Satghara (), is a town and union council of Okara District in the Punjab province of Pakistan.
It is located at 30°55'0N 73°31'0E with an altitude of 164 metres (541 feet)  and is also the location of the tomb of Baloch folk hero, Mir Chakar Rind.  Many of his descendants as well as sub tribes of Baloch descent predominate in the district.

Mounds of brick debris at Satghara mark the site of a forgotten town, the coins found at Satghara prove that it was inhabited in the time of the Kushan dynasty.

The name of this town "Satghara" is commonly believed to drive its name from words (Saat or Seven) (Ghara or pitchers) or (ghars or homes). Another sound historical folklore is narrated that some injured soldiers of Alexandar the Great (belonging to ancient town of Stageira of Macedonia) resided their and they named this ancient town as Stageira now corrupted as Satghara.

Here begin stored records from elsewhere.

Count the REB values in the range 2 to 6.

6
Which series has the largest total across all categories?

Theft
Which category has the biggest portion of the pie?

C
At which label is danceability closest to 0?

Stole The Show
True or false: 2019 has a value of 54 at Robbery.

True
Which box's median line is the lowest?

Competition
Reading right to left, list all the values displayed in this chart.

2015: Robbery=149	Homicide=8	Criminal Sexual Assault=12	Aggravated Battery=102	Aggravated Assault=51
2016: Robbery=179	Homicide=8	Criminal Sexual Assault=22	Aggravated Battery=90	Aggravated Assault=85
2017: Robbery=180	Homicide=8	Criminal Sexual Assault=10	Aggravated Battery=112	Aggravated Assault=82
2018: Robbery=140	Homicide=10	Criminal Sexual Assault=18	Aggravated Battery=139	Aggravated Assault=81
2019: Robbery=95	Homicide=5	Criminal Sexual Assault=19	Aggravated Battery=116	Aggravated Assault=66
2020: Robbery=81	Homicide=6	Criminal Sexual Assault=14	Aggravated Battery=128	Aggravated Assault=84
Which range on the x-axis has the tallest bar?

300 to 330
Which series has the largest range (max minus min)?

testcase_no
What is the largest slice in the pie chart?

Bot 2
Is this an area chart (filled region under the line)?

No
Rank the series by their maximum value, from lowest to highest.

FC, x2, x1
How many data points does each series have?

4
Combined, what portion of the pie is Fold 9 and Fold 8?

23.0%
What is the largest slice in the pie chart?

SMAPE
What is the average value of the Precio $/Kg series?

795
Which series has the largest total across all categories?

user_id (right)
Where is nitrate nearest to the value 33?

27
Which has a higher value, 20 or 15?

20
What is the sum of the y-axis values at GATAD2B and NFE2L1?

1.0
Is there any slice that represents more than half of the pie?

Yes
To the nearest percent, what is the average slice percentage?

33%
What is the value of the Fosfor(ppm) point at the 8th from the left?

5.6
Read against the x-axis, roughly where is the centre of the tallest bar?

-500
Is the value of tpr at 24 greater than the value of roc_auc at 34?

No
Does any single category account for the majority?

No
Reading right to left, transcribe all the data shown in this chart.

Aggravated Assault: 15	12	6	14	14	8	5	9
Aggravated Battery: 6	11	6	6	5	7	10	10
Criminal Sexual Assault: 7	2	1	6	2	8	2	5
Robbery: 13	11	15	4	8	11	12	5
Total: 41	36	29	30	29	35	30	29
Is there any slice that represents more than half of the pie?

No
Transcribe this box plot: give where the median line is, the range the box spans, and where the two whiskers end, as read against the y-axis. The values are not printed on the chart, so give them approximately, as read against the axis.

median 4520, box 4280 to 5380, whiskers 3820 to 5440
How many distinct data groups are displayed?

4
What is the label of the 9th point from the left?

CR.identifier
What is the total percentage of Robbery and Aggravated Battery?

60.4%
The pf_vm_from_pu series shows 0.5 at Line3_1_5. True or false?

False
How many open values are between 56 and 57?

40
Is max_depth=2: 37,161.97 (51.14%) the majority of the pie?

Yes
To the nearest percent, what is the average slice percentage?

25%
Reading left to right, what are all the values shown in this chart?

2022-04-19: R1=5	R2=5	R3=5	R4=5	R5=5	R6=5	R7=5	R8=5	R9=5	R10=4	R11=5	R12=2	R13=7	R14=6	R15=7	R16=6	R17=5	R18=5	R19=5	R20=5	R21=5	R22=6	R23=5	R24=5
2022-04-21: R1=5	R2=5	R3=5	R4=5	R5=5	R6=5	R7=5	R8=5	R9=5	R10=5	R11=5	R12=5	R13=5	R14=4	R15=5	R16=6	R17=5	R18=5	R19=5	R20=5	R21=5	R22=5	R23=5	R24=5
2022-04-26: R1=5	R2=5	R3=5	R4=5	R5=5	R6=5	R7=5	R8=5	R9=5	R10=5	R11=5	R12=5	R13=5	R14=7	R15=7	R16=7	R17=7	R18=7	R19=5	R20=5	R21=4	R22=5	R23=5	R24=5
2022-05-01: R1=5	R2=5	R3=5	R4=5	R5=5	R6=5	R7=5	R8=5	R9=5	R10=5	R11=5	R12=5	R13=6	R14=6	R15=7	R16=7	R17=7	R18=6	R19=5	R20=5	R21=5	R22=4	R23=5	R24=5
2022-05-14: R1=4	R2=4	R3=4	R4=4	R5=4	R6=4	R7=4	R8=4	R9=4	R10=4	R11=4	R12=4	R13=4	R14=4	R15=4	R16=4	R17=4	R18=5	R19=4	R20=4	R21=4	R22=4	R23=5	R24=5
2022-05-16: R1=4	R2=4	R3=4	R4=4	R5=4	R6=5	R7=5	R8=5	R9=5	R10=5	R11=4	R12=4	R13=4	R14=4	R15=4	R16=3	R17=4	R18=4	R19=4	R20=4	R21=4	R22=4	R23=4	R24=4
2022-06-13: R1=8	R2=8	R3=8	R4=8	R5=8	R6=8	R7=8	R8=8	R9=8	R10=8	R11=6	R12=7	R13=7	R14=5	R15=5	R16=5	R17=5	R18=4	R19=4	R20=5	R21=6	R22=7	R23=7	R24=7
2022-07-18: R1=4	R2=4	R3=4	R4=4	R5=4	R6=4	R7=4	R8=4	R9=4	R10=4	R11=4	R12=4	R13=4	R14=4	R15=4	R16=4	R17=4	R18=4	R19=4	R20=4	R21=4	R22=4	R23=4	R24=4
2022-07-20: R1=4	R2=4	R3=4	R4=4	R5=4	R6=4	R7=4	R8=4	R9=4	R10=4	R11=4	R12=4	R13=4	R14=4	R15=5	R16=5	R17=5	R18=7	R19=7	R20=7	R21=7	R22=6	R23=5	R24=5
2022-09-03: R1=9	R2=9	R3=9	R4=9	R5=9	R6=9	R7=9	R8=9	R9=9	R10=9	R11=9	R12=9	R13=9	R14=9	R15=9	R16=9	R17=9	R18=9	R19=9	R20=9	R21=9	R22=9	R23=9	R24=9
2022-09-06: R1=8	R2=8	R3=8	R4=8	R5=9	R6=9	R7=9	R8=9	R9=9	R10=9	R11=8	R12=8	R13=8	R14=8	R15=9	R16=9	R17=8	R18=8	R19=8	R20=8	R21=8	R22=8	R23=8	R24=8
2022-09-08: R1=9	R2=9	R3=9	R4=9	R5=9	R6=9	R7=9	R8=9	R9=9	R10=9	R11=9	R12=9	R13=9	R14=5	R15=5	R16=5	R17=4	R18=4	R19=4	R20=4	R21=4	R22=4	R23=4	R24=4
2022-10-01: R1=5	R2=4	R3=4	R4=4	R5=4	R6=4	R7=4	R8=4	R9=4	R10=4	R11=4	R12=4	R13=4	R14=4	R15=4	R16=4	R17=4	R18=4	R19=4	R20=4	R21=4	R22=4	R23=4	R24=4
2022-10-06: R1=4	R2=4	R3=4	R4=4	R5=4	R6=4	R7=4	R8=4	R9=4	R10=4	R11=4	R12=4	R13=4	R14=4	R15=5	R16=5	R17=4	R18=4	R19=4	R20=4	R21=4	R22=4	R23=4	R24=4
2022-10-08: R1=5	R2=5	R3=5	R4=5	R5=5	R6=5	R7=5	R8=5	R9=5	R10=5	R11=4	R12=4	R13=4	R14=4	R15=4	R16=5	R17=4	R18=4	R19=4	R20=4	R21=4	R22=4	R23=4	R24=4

More than half of the town is inhabited by Syeds. They also have a family graveyard where many great spiritual leaders including Syed Qaim Ali Shah Gilani, who was also known as Pir Bodian Wala and was head of this lineage of the descendants of Abdul Qadir Gilani (Ghouse Al Azam) of Baghdad Sharif in Satghara, his eldest son Syed Ahmed Shah Gilani who was lately known as Pir Bodian Wala, Syed Shams-Ud-Din Gilani, Syed Fateh Ali Shah Gilani, Syed Mubarik Ali Shah Gilani, Syed Ahmed Ali Shah Gilani (Chan Peer), Syed Jaffar Hussain Gilani, Syed Ali Bahadur Gilani, Syed Sher Shah Gilani, Syed Khadim Hussain Gilani (Peer Sahib) and his son Syed Abid Raza Gilani are lying in peace. Their shrines are built in the graveyard and are visible even from a great distance.